Koutammakou
El Koutammakou es el país de los batammariba — el nombre significa los que modelan la tierra — en los montes Atakora del noreste de Togo, y es un paisaje de casas que parecen castillos pequeños: las takienta, torres de barro de dos pisos con techos cónicos de paja, los animales y la cocina abajo, la familia y los graneros arriba, construidas a mano y reconstruidas por cada generación, y de pie solas entre los campos de mijo en vez de en aldeas, cada una con sus altares en forma de cono en la puerta. La Unesco inscribió la región en 2004 — y amplió la inscripción a través de la frontera hasta Benín en 2023, donde a la misma gente la llaman somba — por las casas y por la vida que va con ellas: ritos de iniciación que convierten a niños y niñas en adultos a lo largo de años, un calendario de ceremonias, cerveza de mijo, y un saber de la tierra que las torres hacen visible.
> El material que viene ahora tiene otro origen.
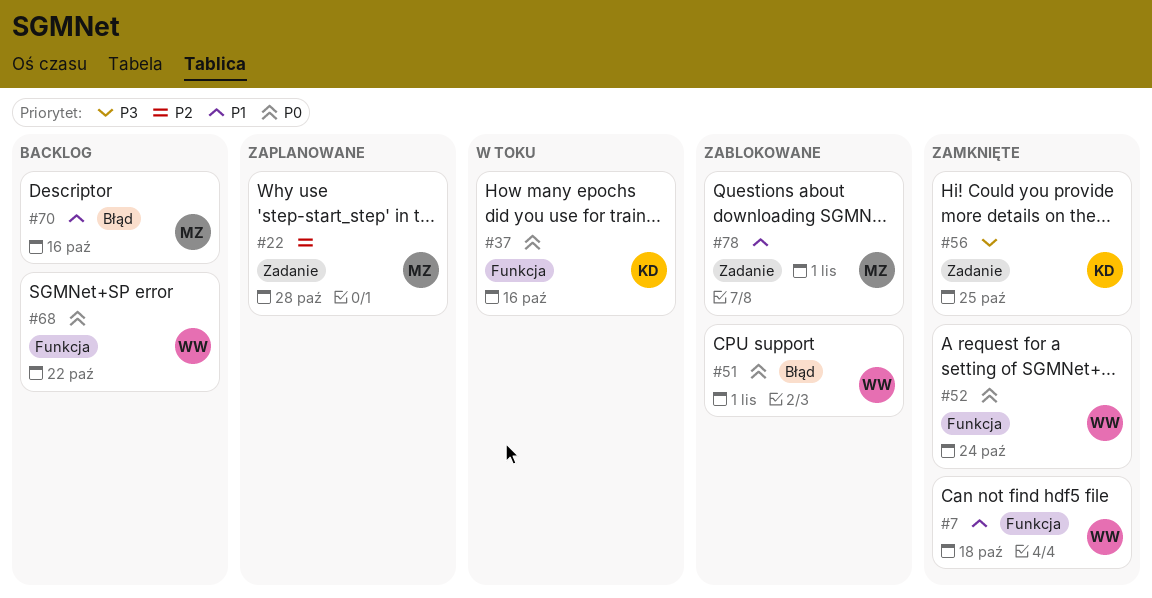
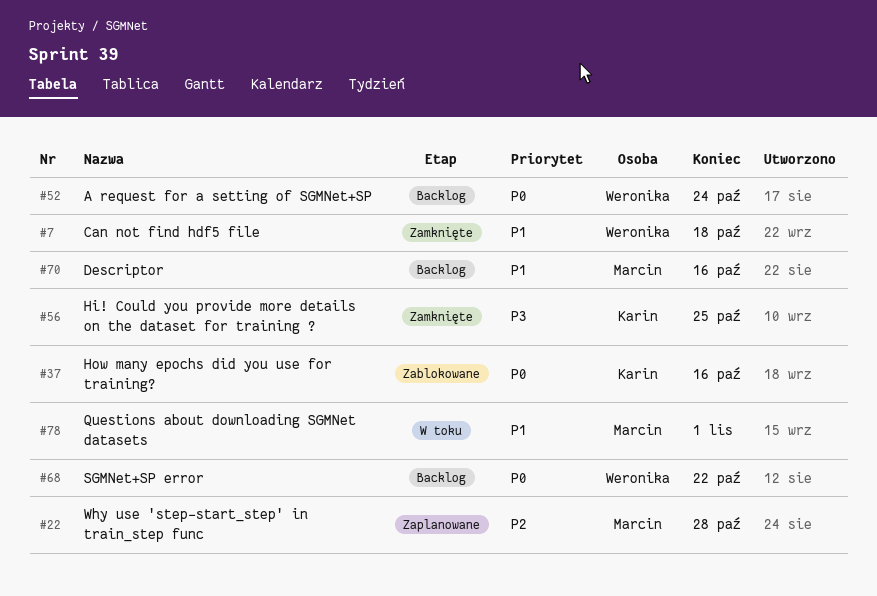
#37, status: W toku -> Zablokowane
#51: present -> none
#52, status: Zamknięte -> Backlog
#78, status: Zablokowane -> W toku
Nadoba es la aldea principal y el lugar para dormir; Kandé, en la carretera asfaltada, es la puerta; Kara, la capital regional, está a cuarenta kilómetros al sur y, en julio, es la escena de la lucha Evala que todo el norte mira.
El viajero sube desde Kara o Lomé hasta Kandé, arregla un guía en la oficina comunitaria y una moto o un auto para la carretera de tierra hacia el este, y pasa el día entre las torres — Nadoba primero, después las casas dispersas de Warengo y las aldeas hacia Koutougou cerca de la frontera, entrando donde lo invitan, subiendo a las terrazas del techo donde se seca el grano y la familia duerme en los meses de calor, bebiendo el tchoukoutou que preparan las mujeres; duerme una noche en una takienta de huéspedes, que es todo el punto, y despierta a los cerros; y, con un segundo día, cruza al lado de Benín en Boukoumbé, o vuelve a Kara por el mercado y, en julio, la lucha.
La honestidad de la Guía: el Koutammakou es un lugar vivo, no un museo al aire libre — las casas son hogares, los altares están en uso y las ceremonias no se montan: vaya con el guía comunitario, pague la tarifa de la aldea, pregunte antes de cada fotografía y acepte un no; la carretera desde Kandé es de tierra y lenta y peor en las lluvias; el alojamiento es una takienta o una auberge sencilla, y el agua es la que tenga la aldea; el calor de marzo a mayo es severo; las iniciaciones ocurren en su propio calendario y el viajero no asiste sin invitación; el norte de Togo está tranquilo y la zona de frontera debe revisarse la semana en que viaje; y las torres son extraordinarias y la gente que vive en ellas lo es más — el viajero que se sienta en un techo al atardecer con un cuenco de cerveza de mijo ha entendido por qué la Unesco no pudo describir este lugar con la palabra monumento.